**TASK PROMPT**
Below you will find a set of lines. Repeat them all exactly.

**DATA EXCERPTS**
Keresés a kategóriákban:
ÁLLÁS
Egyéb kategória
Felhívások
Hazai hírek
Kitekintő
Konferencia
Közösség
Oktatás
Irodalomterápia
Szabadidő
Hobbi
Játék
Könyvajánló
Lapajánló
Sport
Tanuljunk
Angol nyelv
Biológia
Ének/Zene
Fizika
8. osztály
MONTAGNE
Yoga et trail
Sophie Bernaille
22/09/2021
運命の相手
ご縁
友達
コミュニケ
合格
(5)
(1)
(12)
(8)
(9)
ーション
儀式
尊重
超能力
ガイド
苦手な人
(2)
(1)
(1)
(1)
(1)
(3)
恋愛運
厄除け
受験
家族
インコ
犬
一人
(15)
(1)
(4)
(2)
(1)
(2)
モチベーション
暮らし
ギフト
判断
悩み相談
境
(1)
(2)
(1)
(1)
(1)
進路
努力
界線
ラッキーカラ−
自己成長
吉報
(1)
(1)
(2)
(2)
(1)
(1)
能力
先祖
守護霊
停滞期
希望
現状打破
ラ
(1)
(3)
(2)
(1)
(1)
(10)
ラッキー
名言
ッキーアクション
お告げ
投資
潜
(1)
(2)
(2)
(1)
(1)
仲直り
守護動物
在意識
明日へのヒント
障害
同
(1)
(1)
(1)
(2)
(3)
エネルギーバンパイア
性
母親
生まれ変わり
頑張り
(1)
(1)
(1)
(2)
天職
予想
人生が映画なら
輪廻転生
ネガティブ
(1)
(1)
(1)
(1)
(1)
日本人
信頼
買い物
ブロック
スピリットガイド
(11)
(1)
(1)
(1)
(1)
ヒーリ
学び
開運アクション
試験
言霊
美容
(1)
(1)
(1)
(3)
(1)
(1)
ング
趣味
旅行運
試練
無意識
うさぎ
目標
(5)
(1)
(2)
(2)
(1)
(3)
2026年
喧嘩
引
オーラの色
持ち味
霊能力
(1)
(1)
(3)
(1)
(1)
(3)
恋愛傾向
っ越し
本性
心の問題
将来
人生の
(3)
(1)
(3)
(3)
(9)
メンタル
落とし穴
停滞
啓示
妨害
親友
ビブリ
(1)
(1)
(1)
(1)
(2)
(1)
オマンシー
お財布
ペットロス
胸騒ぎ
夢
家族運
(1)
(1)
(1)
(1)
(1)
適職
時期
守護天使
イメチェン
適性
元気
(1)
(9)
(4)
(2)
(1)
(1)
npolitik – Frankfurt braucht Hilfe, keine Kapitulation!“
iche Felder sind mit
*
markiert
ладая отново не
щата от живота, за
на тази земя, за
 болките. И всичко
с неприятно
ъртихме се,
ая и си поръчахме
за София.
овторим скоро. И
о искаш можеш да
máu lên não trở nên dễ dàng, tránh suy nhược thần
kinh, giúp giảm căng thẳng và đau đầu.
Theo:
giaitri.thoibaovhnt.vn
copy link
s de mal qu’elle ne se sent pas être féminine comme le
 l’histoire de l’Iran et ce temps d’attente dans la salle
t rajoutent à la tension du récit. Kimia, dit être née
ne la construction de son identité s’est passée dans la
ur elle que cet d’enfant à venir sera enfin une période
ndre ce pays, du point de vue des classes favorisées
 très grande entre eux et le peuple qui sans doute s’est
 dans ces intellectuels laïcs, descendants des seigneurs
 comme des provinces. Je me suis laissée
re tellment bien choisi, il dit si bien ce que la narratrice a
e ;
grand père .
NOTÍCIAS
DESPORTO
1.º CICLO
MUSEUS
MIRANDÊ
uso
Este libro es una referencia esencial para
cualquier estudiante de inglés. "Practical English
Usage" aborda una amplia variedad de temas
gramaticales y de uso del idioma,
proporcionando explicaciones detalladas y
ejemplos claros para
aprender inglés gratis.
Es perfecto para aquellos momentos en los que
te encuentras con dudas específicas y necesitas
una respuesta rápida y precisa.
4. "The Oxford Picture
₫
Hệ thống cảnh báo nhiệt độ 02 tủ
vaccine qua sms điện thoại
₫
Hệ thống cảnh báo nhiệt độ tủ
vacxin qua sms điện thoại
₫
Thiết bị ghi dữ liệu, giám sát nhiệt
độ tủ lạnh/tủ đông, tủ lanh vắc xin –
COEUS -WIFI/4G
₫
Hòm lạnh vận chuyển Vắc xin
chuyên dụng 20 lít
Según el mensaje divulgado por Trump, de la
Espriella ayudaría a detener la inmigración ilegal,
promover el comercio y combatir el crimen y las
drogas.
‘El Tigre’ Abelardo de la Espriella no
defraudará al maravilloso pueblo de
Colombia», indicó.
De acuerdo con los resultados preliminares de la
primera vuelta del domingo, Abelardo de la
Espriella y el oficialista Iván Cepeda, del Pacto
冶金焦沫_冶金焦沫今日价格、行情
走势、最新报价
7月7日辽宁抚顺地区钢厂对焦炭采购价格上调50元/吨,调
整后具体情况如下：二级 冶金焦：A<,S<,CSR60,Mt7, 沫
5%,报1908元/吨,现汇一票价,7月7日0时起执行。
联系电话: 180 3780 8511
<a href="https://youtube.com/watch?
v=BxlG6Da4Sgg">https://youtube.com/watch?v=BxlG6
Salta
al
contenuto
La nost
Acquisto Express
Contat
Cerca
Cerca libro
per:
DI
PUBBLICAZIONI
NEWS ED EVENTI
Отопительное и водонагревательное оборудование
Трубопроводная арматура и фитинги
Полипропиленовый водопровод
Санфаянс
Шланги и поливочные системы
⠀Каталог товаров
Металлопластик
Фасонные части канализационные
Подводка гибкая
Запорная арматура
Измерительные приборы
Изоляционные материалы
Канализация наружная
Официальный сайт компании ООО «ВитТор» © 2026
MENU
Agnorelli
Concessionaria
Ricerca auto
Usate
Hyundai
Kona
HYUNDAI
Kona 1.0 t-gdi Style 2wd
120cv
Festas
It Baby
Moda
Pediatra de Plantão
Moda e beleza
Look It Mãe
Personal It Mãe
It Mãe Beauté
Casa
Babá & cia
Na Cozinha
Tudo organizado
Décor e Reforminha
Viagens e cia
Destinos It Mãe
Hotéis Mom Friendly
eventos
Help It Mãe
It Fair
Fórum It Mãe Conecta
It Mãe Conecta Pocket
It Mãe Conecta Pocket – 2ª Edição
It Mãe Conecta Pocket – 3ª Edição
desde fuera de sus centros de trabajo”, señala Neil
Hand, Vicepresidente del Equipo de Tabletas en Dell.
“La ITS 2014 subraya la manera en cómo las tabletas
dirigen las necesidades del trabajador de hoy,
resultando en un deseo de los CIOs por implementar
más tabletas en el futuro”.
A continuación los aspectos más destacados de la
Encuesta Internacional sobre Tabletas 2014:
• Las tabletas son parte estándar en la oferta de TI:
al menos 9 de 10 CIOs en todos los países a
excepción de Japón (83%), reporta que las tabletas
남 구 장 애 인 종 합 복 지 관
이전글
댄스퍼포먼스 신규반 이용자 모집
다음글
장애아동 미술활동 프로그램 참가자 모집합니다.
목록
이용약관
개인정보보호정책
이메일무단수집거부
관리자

**ANSWER BOX**
Keresés a kategóriákban:
ÁLLÁS
Egyéb kategória
Felhívások
Hazai hírek
Kitekintő
Konferencia
Közösség
Oktatás
Irodalomterápia
Szabadidő
Hobbi
Játék
Könyvajánló
Lapajánló
Sport
Tanuljunk
Angol nyelv
Biológia
Ének/Zene
Fizika
8. osztály
MONTAGNE
Yoga et trail
Sophie Bernaille
22/09/2021
運命の相手
ご縁
友達
コミュニケ
合格
(5)
(1)
(12)
(8)
(9)
ーション
儀式
尊重
超能力
ガイド
苦手な人
(2)
(1)
(1)
(1)
(1)
(3)
恋愛運
厄除け
受験
家族
インコ
犬
一人
(15)
(1)
(4)
(2)
(1)
(2)
モチベーション
暮らし
ギフト
判断
悩み相談
境
(1)
(2)
(1)
(1)
(1)
進路
努力
界線
ラッキーカラ−
自己成長
吉報
(1)
(1)
(2)
(2)
(1)
(1)
能力
先祖
守護霊
停滞期
希望
現状打破
ラ
(1)
(3)
(2)
(1)
(1)
(10)
ラッキー
名言
ッキーアクション
お告げ
投資
潜
(1)
(2)
(2)
(1)
(1)
仲直り
守護動物
在意識
明日へのヒント
障害
同
(1)
(1)
(1)
(2)
(3)
エネルギーバンパイア
性
母親
生まれ変わり
頑張り
(1)
(1)
(1)
(2)
天職
予想
人生が映画なら
輪廻転生
ネガティブ
(1)
(1)
(1)
(1)
(1)
日本人
信頼
買い物
ブロック
スピリットガイド
(11)
(1)
(1)
(1)
(1)
ヒーリ
学び
開運アクション
試験
言霊
美容
(1)
(1)
(1)
(3)
(1)
(1)
ング
趣味
旅行運
試練
無意識
うさぎ
目標
(5)
(1)
(2)
(2)
(1)
(3)
2026年
喧嘩
引
オーラの色
持ち味
霊能力
(1)
(1)
(3)
(1)
(1)
(3)
恋愛傾向
っ越し
本性
心の問題
将来
人生の
(3)
(1)
(3)
(3)
(9)
メンタル
落とし穴
停滞
啓示
妨害
親友
ビブリ
(1)
(1)
(1)
(1)
(2)
(1)
オマンシー
お財布
ペットロス
胸騒ぎ
夢
家族運
(1)
(1)
(1)
(1)
(1)
適職
時期
守護天使
イメチェン
適性
元気
(1)
(9)
(4)
(2)
(1)
(1)
npolitik – Frankfurt braucht Hilfe, keine Kapitulation!“
iche Felder sind mit
*
markiert
ладая отново не
щата от живота, за
на тази земя, за
 болките. И всичко
с неприятно
ъртихме се,
ая и си поръчахме
за София.
овторим скоро. И
о искаш можеш да
máu lên não trở nên dễ dàng, tránh suy nhược thần
kinh, giúp giảm căng thẳng và đau đầu.
Theo:
giaitri.thoibaovhnt.vn
copy link
s de mal qu’elle ne se sent pas être féminine comme le
 l’histoire de l’Iran et ce temps d’attente dans la salle
t rajoutent à la tension du récit. Kimia, dit être née
ne la construction de son identité s’est passée dans la
ur elle que cet d’enfant à venir sera enfin une période
ndre ce pays, du point de vue des classes favorisées
 très grande entre eux et le peuple qui sans doute s’est
 dans ces intellectuels laïcs, descendants des seigneurs
 comme des provinces. Je me suis laissée
re tellment bien choisi, il dit si bien ce que la narratrice a
e ;
grand père .
NOTÍCIAS
DESPORTO
1.º CICLO
MUSEUS
MIRANDÊ
uso
Este libro es una referencia esencial para
cualquier estudiante de inglés. "Practical English
Usage" aborda una amplia variedad de temas
gramaticales y de uso del idioma,
proporcionando explicaciones detalladas y
ejemplos claros para
aprender inglés gratis.
Es perfecto para aquellos momentos en los que
te encuentras con dudas específicas y necesitas
una respuesta rápida y precisa.
4. "The Oxford Picture
₫
Hệ thống cảnh báo nhiệt độ 02 tủ
vaccine qua sms điện thoại
₫
Hệ thống cảnh báo nhiệt độ tủ
vacxin qua sms điện thoại
₫
Thiết bị ghi dữ liệu, giám sát nhiệt
độ tủ lạnh/tủ đông, tủ lanh vắc xin –
COEUS -WIFI/4G
₫
Hòm lạnh vận chuyển Vắc xin
chuyên dụng 20 lít
Según el mensaje divulgado por Trump, de la
Espriella ayudaría a detener la inmigración ilegal,
promover el comercio y combatir el crimen y las
drogas.
‘El Tigre’ Abelardo de la Espriella no
defraudará al maravilloso pueblo de
Colombia», indicó.
De acuerdo con los resultados preliminares de la
primera vuelta del domingo, Abelardo de la
Espriella y el oficialista Iván Cepeda, del Pacto
冶金焦沫_冶金焦沫今日价格、行情
走势、最新报价
7月7日辽宁抚顺地区钢厂对焦炭采购价格上调50元/吨,调
整后具体情况如下：二级 冶金焦：A<,S<,CSR60,Mt7, 沫
5%,报1908元/吨,现汇一票价,7月7日0时起执行。
联系电话: 180 3780 8511
<a href="https://youtube.com/watch?
v=BxlG6Da4Sgg">https://youtube.com/watch?v=BxlG6
Salta
al
contenuto
La nost
Acquisto Express
Contat
Cerca
Cerca libro
per:
DI
PUBBLICAZIONI
NEWS ED EVENTI
Отопительное и водонагревательное оборудование
Трубопроводная арматура и фитинги
Полипропиленовый водопровод
Санфаянс
Шланги и поливочные системы
⠀Каталог товаров
Металлопластик
Фасонные части канализационные
Подводка гибкая
Запорная арматура
Измерительные приборы
Изоляционные материалы
Канализация наружная
Официальный сайт компании ООО «ВитТор» © 2026
MENU
Agnorelli
Concessionaria
Ricerca auto
Usate
Hyundai
Kona
HYUNDAI
Kona 1.0 t-gdi Style 2wd
120cv
Festas
It Baby
Moda
Pediatra de Plantão
Moda e beleza
Look It Mãe
Personal It Mãe
It Mãe Beauté
Casa
Babá & cia
Na Cozinha
Tudo organizado
Décor e Reforminha
Viagens e cia
Destinos It Mãe
Hotéis Mom Friendly
eventos
Help It Mãe
It Fair
Fórum It Mãe Conecta
It Mãe Conecta Pocket
It Mãe Conecta Pocket – 2ª Edição
It Mãe Conecta Pocket – 3ª Edição
desde fuera de sus centros de trabajo”, señala Neil
Hand, Vicepresidente del Equipo de Tabletas en Dell.
“La ITS 2014 subraya la manera en cómo las tabletas
dirigen las necesidades del trabajador de hoy,
resultando en un deseo de los CIOs por implementar
más tabletas en el futuro”.
A continuación los aspectos más destacados de la
Encuesta Internacional sobre Tabletas 2014:
• Las tabletas son parte estándar en la oferta de TI:
al menos 9 de 10 CIOs en todos los países a
excepción de Japón (83%), reporta que las tabletas
남 구 장 애 인 종 합 복 지 관
이전글
댄스퍼포먼스 신규반 이용자 모집
다음글
장애아동 미술활동 프로그램 참가자 모집합니다.
목록
이용약관
개인정보보호정책
이메일무단수집거부
관리자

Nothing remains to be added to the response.